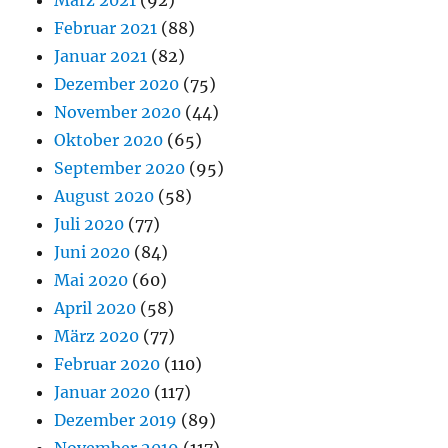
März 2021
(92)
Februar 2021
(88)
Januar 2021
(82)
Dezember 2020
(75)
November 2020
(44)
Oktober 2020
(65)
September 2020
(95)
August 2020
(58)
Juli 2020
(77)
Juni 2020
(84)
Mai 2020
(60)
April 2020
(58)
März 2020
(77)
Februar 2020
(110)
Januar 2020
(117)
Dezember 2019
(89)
...
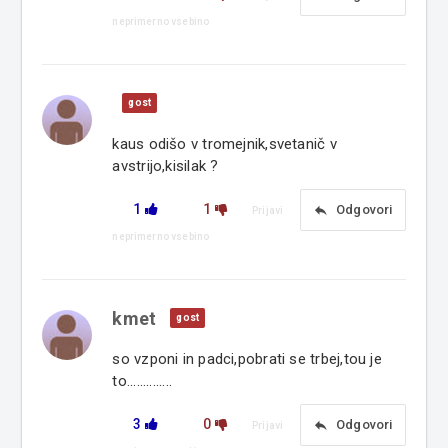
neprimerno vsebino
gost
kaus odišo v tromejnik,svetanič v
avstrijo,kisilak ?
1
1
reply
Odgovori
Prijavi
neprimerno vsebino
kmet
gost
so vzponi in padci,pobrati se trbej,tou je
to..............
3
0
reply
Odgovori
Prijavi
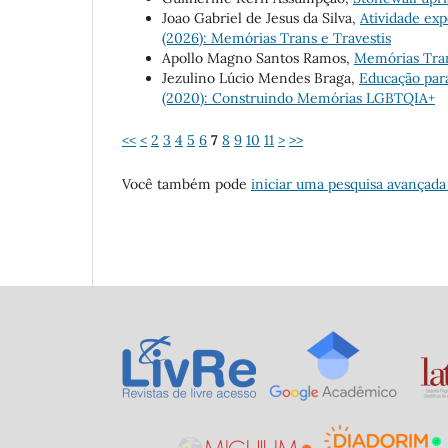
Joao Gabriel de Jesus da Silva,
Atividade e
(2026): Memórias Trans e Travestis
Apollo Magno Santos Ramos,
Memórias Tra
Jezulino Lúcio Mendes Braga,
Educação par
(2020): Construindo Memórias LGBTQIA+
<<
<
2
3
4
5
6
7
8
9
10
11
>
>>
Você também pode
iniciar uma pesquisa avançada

*Assignment:*
Copy out every line of the items word for word, from the line with "Joao Gabriel de" down to the line with "iniciar uma pesquisa avançada", including both of those lines.

*Response to the task:*
Joao Gabriel de Jesus da Silva,
Atividade e
(2026): Memórias Trans e Travestis
Apollo Magno Santos Ramos,
Memórias Tra
Jezulino Lúcio Mendes Braga,
Educação par
(2020): Construindo Memórias LGBTQIA+
<<
<
2
3
4
5
6
7
8
9
10
11
>
>>
Você também pode
iniciar uma pesquisa avançada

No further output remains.